NiFi was created by the NSA and was called "NiagaraFiles" and in 2014 was given over to the Apache Software Foundation (ASF) as part of the NSA technology transfer program. Currently, it is distributed under Apache License 2.0.
Its main features are:
- user's web interface;
- routes can be changed in the runtime;
- flexibly configurable.
You can learn more details about the main features of the system here Apache NiFi Overview. This article will cover only the main points that provide visibility and the ability to make changes in the runtime. Let's look at a simple ETL task like reading data from FTP, converting character set and uploading to the database.
- NiFi was installed and is ready for use now.
- NiFi User Interface from Apache NiFi User Guide was read.
NiFi design is based on Flow Based Programming idea. All input files go through a chain of connected processors that perform some actions. We should create such chain to implement our task. We will call this chain 'a route'. And we need a processor for reading data from FTP for our route. NiFi has a lot of already implemented processors and we can choose one of them.
Sign in Processor corner shows processor's configuration state (correct or incorrect). The current sign means that processor's configuration is incorrect.We can see what the problem is.

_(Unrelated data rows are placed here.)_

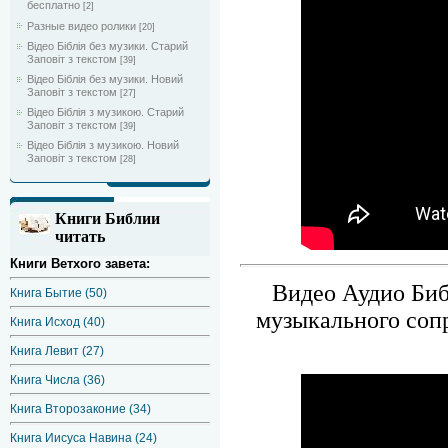
бесплатно
[2]
Разные видео ролики
[20]
Відео Біблія без музики. Старий
Заповіт з текстом
[39]
Відео Біблія без музики. Новий
Заповіт з текстом
[27]
Відео Біблія з музикою. Старий
Заповіт з текстом
[39]
Відео Біблія з музикою. Новий
Заповіт з текстом
[28]
Книги Библии
читать
Книги Ветхого завета:
Видео Аудио Биб
Книга Бытие (50)
музыкального соп
Книга Исход (40)
Книга Левит (27)
Книга Числа (36)
Книга Второзаконие (34)
Книга Иисуса Навина (24)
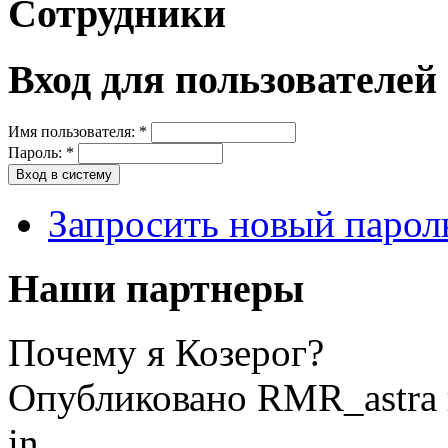
Сотрудники
Вход для пользователей
Имя пользователя:
*
Пароль:
*
Запросить новый парол
Наши партнеры
Почему я Козерог?
Опубликовано RMR_astra в
in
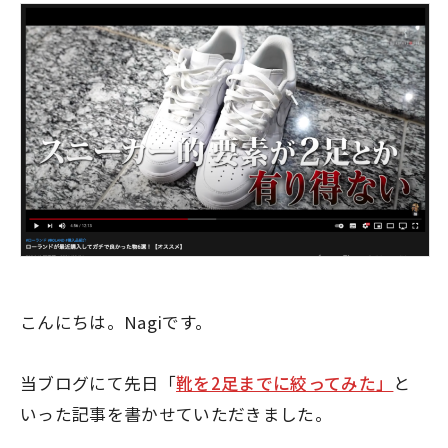
こんにちは。Nagiです。
当ブログにて先日「
靴を2足までに絞ってみた」
と
いった記事を書かせていただきました。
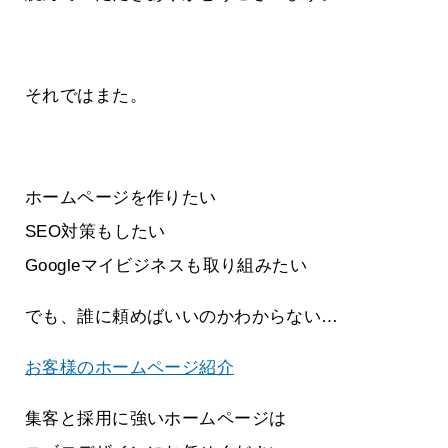
それではまた。
ホームページを作りたい
SEO対策もしたい
Googleマイビジネスも取り組みたい
でも、誰に頼めばいいのかわからない…
お客様のホームページ紹介
集客と採用に強いホームページは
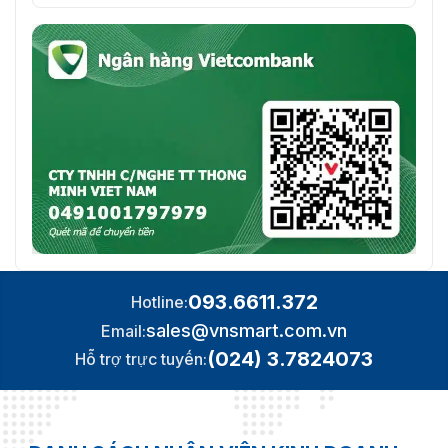
093.6611.372
Hotline:
sales@vnsmart.com.vn
Email:
(024) 3.7824073
Hỗ trợ trực tuyến:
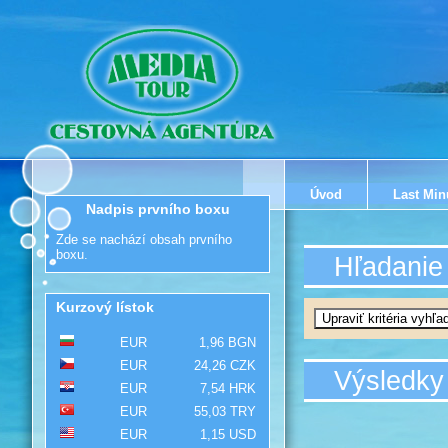
Úvod
Last Min
Nadpis prvního boxu
Zde se nachází obsah prvního
boxu.
Hľadanie
Kurzový lístok
EUR
1,96 BGN
EUR
24,26 CZK
Výsledky
EUR
7,54 HRK
EUR
55,03 TRY
EUR
1,15 USD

We set correct settings for all the processors.
1. GetFTP processor
2. ConvertCharacterSet processor
3. PutDatabaseRecord processor
4. CSVReader processor
We need to define how exactly each type of processor results should be handled too. Let's look into PutDatabaseRecord processor details (SETTINGS tab), for example.
We can see 3 type of results: failure, retry, success. We choose failure and success types as Automatically Terminate Relationships. We should definitely handle failure type results in a different way and we can do it using PutEmail processor, LogAttributes processor or something else, but we are not going to do it now, because it is just an example. According to the description of retry type, attempting the operation again may succeed. So we can send this type of results to PutDatabaseRecord processor again for a second attempt.
And our route is ready, we can see it below:
Each processor shows the number of files that were handled. The content and attributes of each file can be obtained as well. This feature is called DataProvenance in NiFi.
It's so comfortable to support the system without the need to search in logs trying to understand what exactly has happened. Do you agree?
How to make changes in the runtime
Let's change our route and upload the data to another FTP, for example. I've stopped PutDatabaseRecord processor and added a new PutFTP processor.
You can see that input files are in the queue to PutDatabase record.
You need to change the destination of the defined connection from PutDatabaseRecord to PutFtp processor and that is all.There is our new route. And we can see that all data from the changed connection that stood in the queue were handled by PutFTP processor.
We have changed the route in NiFi.
Let's sum up. We created a route that resolved our simple ETL task. After that, we made some changes to this route in the runtime without any loss of the source data. All this was done without writing the code and it was rather simple.
I want to add that NiFi has a lot of already implemented processors, but you can develop a processor yourself if you want. It's a really interesting tool with a lot of other features and processors.